As a sound designer, is there a big difference between working in theater and in TV, film, commercials, etc.? Is it a different process? Or is the work environment noticeably different?
It is different. With TV or film, so many parameters are defined for you. The total length is set and you’ve got to sync up to the edits or moments. Some of those decisions are already made for you, so perhaps it’s easier in that respect. But then again, it’s can be challenging because you can’t just do whatever you want to do: you have to do this. Theater is less defined. The show changes every night, so it’s hard to have things that are a specific length because if a transition is held up or a monologue runs long, there has to be some flexibility built into the design. So the process is different.
Does your résumé and your reputation carry over from one area of sound design to other areas? Are you simply known as a sound designer, so that people will hire you for dance projects, and film, and commercials, and all types of different work, or do you have to really break into each area individually if you want to build a reputation there?
I think I’m primarily known as a theatrical sound designer. I haven’t done a ton of commercials and films, and most of those things come about through completely different avenues. TV and film doesn’t intersect with theater too much, so you have to establish yourself in those different arenas. Live concert engineering—which I did a lot earlier in my career and still do occasionally—is a whole separate area in itself.
Compared to some, I think I spread myself out a bit more. There are certainly people who are just live sound engineers and people who are just composers. But I try to have as rounded an experience as possible. There are composers who work in theater, who are just composers and don’t design; and vice versa, there are sound designers who don’t compose. To me, I don’t know how to design sound without being a composer; because that’s who I am, that’s what I do. I wouldn’t even know how to approach it without approaching it from a musical standpoint as well.

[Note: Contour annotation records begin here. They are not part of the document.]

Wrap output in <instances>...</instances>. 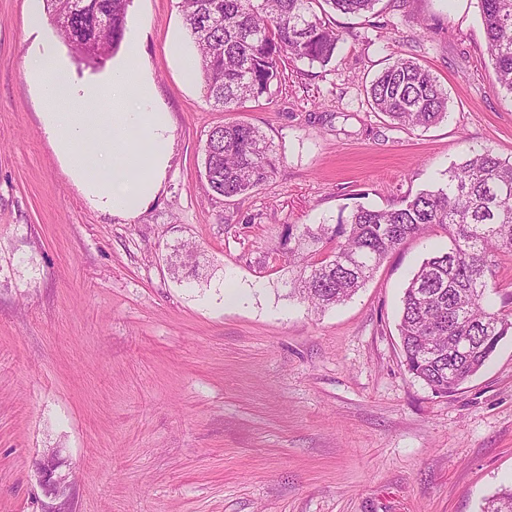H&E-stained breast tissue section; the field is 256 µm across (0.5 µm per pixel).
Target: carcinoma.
Instances as JSON below:
<instances>
[{"mask_svg": "<svg viewBox=\"0 0 512 512\" xmlns=\"http://www.w3.org/2000/svg\"><path fill=\"white\" fill-rule=\"evenodd\" d=\"M377 0H180L197 48L193 70L206 100L237 112L282 81L286 59L327 65L340 35L327 11L364 16ZM51 21L82 59L99 63L125 39L130 0H46ZM497 85L512 95V0H480ZM372 109L401 129L428 128L448 114V92L411 56L385 67L367 90ZM204 174L212 194L232 198L266 183L278 159L259 127L244 121L209 130ZM436 229L450 246L424 259L404 289L398 331L407 372L450 396L512 335V309H494L488 292L496 258L512 253V161L471 150L443 178L385 208L358 206L335 224L287 229L279 248L289 294L322 311L351 298L407 239ZM193 255L184 242L170 255L177 271ZM480 512H512V486Z\"/></svg>", "mask_w": 512, "mask_h": 512, "instance_id": "1", "label": "carcinoma"}]
</instances>
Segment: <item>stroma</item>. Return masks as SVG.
Instances as JSON below:
<instances>
[{
	"instance_id": "1",
	"label": "stroma",
	"mask_w": 512,
	"mask_h": 512,
	"mask_svg": "<svg viewBox=\"0 0 512 512\" xmlns=\"http://www.w3.org/2000/svg\"><path fill=\"white\" fill-rule=\"evenodd\" d=\"M28 0H0V512H479L512 485V336L454 395L403 365V290L442 231L407 240L345 303L290 297L274 261L286 227L333 224L440 179L471 149L512 160V101L494 89L479 0H380L334 14L327 66L284 61V80L239 112L213 110L184 71L196 46L180 0H132L100 67ZM54 43L73 80L146 72L170 121L159 190L136 216L101 209L43 131L29 64ZM448 91V116L393 127L366 89L397 56ZM258 126L276 175L212 196L211 127ZM197 270L172 275L175 246ZM59 461L63 498L38 462Z\"/></svg>"
}]
</instances>
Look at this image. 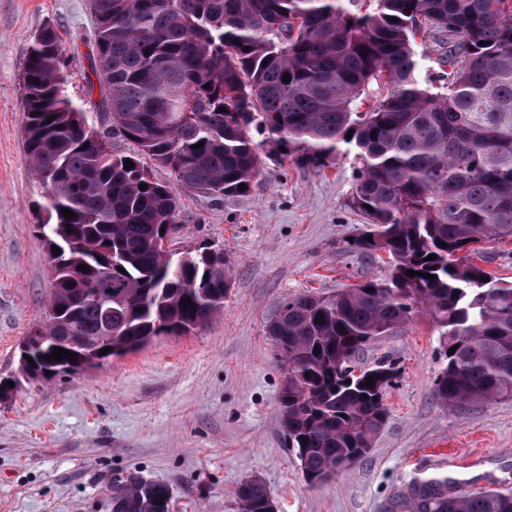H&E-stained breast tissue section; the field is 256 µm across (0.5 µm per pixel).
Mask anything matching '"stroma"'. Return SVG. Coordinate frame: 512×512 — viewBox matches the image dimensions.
Returning a JSON list of instances; mask_svg holds the SVG:
<instances>
[{
	"label": "stroma",
	"mask_w": 512,
	"mask_h": 512,
	"mask_svg": "<svg viewBox=\"0 0 512 512\" xmlns=\"http://www.w3.org/2000/svg\"><path fill=\"white\" fill-rule=\"evenodd\" d=\"M64 49L71 101L88 120L93 16L89 0H0V512H112L117 479L167 483L170 512H240L244 480L264 483L278 512H412L415 481L439 477L477 492L512 493V395L444 406L433 386L444 362L428 322L375 337L360 366L395 363L389 418L369 453L319 486L307 483L281 428V359L267 327L300 295H329L385 279L388 260L347 252L367 225L354 207L356 163L318 171L267 148L249 196L179 198L168 248L223 251L231 286L214 318L152 337L81 374L26 376L19 345L44 316L51 268L41 223L44 190L22 148L23 74L44 25ZM462 449L466 467L439 456Z\"/></svg>",
	"instance_id": "1"
}]
</instances>
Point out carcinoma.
<instances>
[{
  "label": "carcinoma",
  "mask_w": 512,
  "mask_h": 512,
  "mask_svg": "<svg viewBox=\"0 0 512 512\" xmlns=\"http://www.w3.org/2000/svg\"><path fill=\"white\" fill-rule=\"evenodd\" d=\"M90 10L99 123L66 95L54 27L31 46L24 78V155L50 197L38 229L61 251L49 253V340L29 346L35 363L56 347L78 357L133 352L215 316L230 288L223 253L183 256L160 242L178 222L179 193L249 195L262 149L250 135L257 121L265 142L298 165L322 170L354 154L353 204L379 238H356L347 250L384 251L398 270L336 298L290 299L269 326L288 361L281 426L305 480L360 460L388 419L383 400H373L377 384H364L386 363L346 383L336 362L417 313L445 359L433 390L440 404L512 395V284L456 258L512 238V0H374L364 14L345 0H90ZM288 18L302 24L287 30ZM420 31L450 68L435 89L417 77ZM374 83L386 94L361 112ZM92 132L96 152L86 146ZM114 139L137 152L112 153ZM144 157L174 181L154 180ZM95 289L112 290V311ZM184 298L193 305L183 308ZM414 491L417 512H512V494L450 492L446 479ZM240 492L255 505L269 499L257 478ZM170 502L166 483L130 474L113 491L112 512H169Z\"/></svg>",
  "instance_id": "carcinoma-1"
}]
</instances>
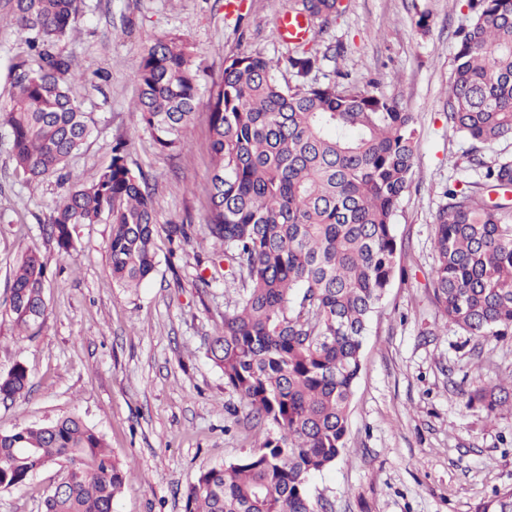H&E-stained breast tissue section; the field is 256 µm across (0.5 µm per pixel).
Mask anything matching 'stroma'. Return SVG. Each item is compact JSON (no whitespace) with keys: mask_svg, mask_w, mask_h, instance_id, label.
<instances>
[{"mask_svg":"<svg viewBox=\"0 0 512 512\" xmlns=\"http://www.w3.org/2000/svg\"><path fill=\"white\" fill-rule=\"evenodd\" d=\"M344 13L305 47L321 71L348 73L417 118L414 181L395 219L402 243L396 274L362 348L346 448L309 480L318 512H481L494 492L512 489V399L498 414L467 405L476 386L512 377V335L478 342L444 327L429 274L446 188L476 181L471 144L446 118L445 90L457 33L470 0H343ZM289 0H84L80 35L61 43L85 73L104 76L79 89L95 127L67 165L88 185L123 139L149 177L159 231L157 266L137 290L112 280L107 224H82L69 250L43 225L61 195L55 180L23 183L0 127V374L30 373L27 394L0 401V429L77 413L100 431L129 476L115 512H184L185 492L205 465L256 449L266 432L241 409L206 343L233 311L239 283L213 268L203 237L211 171L207 100L226 56L291 51L278 33ZM430 14V30L415 24ZM176 35L201 63L200 98L186 149L162 154L138 126L131 104L136 72L156 38ZM188 224L194 242L169 256L165 225ZM46 266L47 315L38 335H15L5 312L11 270L27 249ZM210 278L209 287L196 284ZM60 467L41 469L27 488L0 492V512H41Z\"/></svg>","mask_w":512,"mask_h":512,"instance_id":"stroma-1","label":"stroma"}]
</instances>
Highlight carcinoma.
<instances>
[{"label":"carcinoma","instance_id":"obj_1","mask_svg":"<svg viewBox=\"0 0 512 512\" xmlns=\"http://www.w3.org/2000/svg\"><path fill=\"white\" fill-rule=\"evenodd\" d=\"M9 23L30 50L11 68L0 126L26 183L61 175L90 136L94 118L72 86L95 84L59 44L76 32L82 0H9ZM459 32L449 83L448 125L472 144L481 189L448 188L439 211L431 271L436 307L469 336L512 335V156L480 148L512 137V0H474ZM341 0H291L290 13L323 30ZM322 58L292 51L276 61L240 52L224 59L209 99L212 169L205 238L239 278L236 311L224 315L207 357L247 415L269 427L258 449L201 468L185 512H315L309 476L346 447L364 336L400 270L394 234L416 157V118L374 90L321 82ZM200 65L177 37L159 39L138 69L133 115L162 152L188 145ZM46 224L64 251L79 224L111 225L112 280L137 288L156 268V215L148 177L130 167L125 141L88 186H66ZM164 231L170 257L193 243L187 224ZM45 265L25 251L13 271L6 314L27 336L46 316ZM26 366L0 375V399L29 389ZM512 389L489 383L467 404L492 415ZM49 463L61 478L42 512H113L127 472L103 435L80 415L0 431V489H20ZM484 512H512V490Z\"/></svg>","mask_w":512,"mask_h":512}]
</instances>
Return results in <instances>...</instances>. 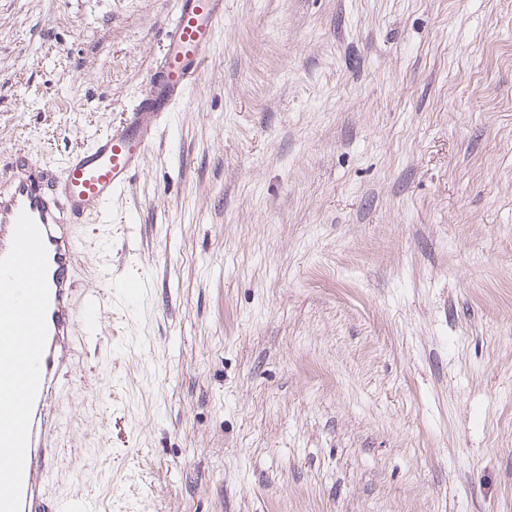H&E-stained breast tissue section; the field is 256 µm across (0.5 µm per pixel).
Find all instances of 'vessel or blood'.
I'll return each mask as SVG.
<instances>
[{
  "mask_svg": "<svg viewBox=\"0 0 512 512\" xmlns=\"http://www.w3.org/2000/svg\"><path fill=\"white\" fill-rule=\"evenodd\" d=\"M224 25V0H177L164 30L161 59L151 70L150 94L135 99L122 121L72 152L53 181L24 153H16L12 172L0 181V257L11 246L15 223L27 213L39 227L48 257L50 301L48 334L41 357V379L32 407L25 452L20 512H83L76 498L54 499L55 440L65 421L56 394L59 379L76 365L78 339L96 335L93 317L109 302L101 293L78 288L82 244L76 225L100 214L128 184L162 114L183 101L204 67L203 50Z\"/></svg>",
  "mask_w": 512,
  "mask_h": 512,
  "instance_id": "1",
  "label": "vessel or blood"
}]
</instances>
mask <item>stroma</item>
I'll return each mask as SVG.
<instances>
[{
    "mask_svg": "<svg viewBox=\"0 0 512 512\" xmlns=\"http://www.w3.org/2000/svg\"><path fill=\"white\" fill-rule=\"evenodd\" d=\"M175 0H0V176L148 92ZM77 233L99 335L53 495L512 512V0H224Z\"/></svg>",
    "mask_w": 512,
    "mask_h": 512,
    "instance_id": "stroma-1",
    "label": "stroma"
}]
</instances>
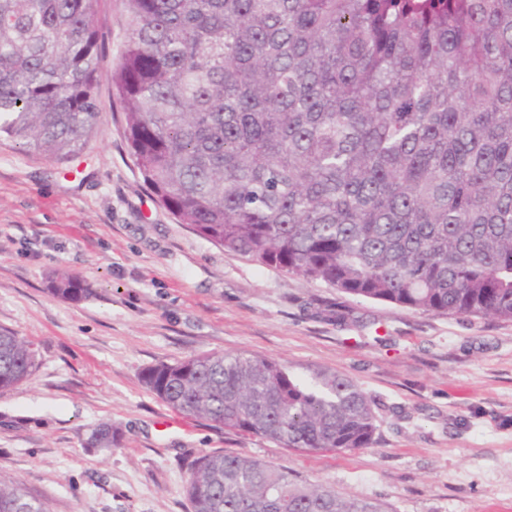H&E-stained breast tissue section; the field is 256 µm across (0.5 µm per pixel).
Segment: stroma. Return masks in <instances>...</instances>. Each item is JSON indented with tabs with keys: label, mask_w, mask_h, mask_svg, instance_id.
Returning <instances> with one entry per match:
<instances>
[{
	"label": "stroma",
	"mask_w": 512,
	"mask_h": 512,
	"mask_svg": "<svg viewBox=\"0 0 512 512\" xmlns=\"http://www.w3.org/2000/svg\"><path fill=\"white\" fill-rule=\"evenodd\" d=\"M97 20L99 136L69 163L0 139V328L36 351L33 376L0 391V477L50 512H192L193 461L245 453L389 512H512V320L357 299L199 237L123 135L110 79L128 36L121 0H99ZM54 271L92 295L52 294ZM214 352L352 380L379 403L376 444L291 451L183 416L140 381ZM103 427L108 448L93 441Z\"/></svg>",
	"instance_id": "35a3bbf8"
}]
</instances>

Is there any advice you’d give to up-and-coming sound designers and composers about breaking into different areas?
For anybody starting out in any discipline, I think it is important to say yes to everything you can. Whether you want to be A, B, or C, you should still say "yes" to a lot of projects because you never know who you’re going to meet and how it might influence somebody down the road. Experience is your best teacher. You become better at what you do by doing something that you wouldn’t normally do.
A lot of the work you get is based on professional relationships and recommendations rather than a résumé or a portfolio or a website. It’s important to have examples of your work and things that you can show and send out, but it's really cultivating relationships with people that can lead to new opportunities. In my career, that’s been true. I do send out things cold just like anybody does, and I’ve certainly gotten some work through that, but you get more work based on recommendations.
Christopher Kriz is a composer, sound designer, and sound engineer based in Chicago. Over the course of his career, he has worked with more than 50 Chicago area theater companies, including Northlight Theatre, Steppenwolf, Writers Theatre, Victory Gardens, Next Theatre, TimeLine, First Folio, Theatre Wit, Chicago Dramatists, Rivendell Theatre and Pegasus Players. He is the resident composer/sound designer for First Folio, Redtwist Theatre and Chicago Fusion Theatre, and a member of United Scenic Artists 829.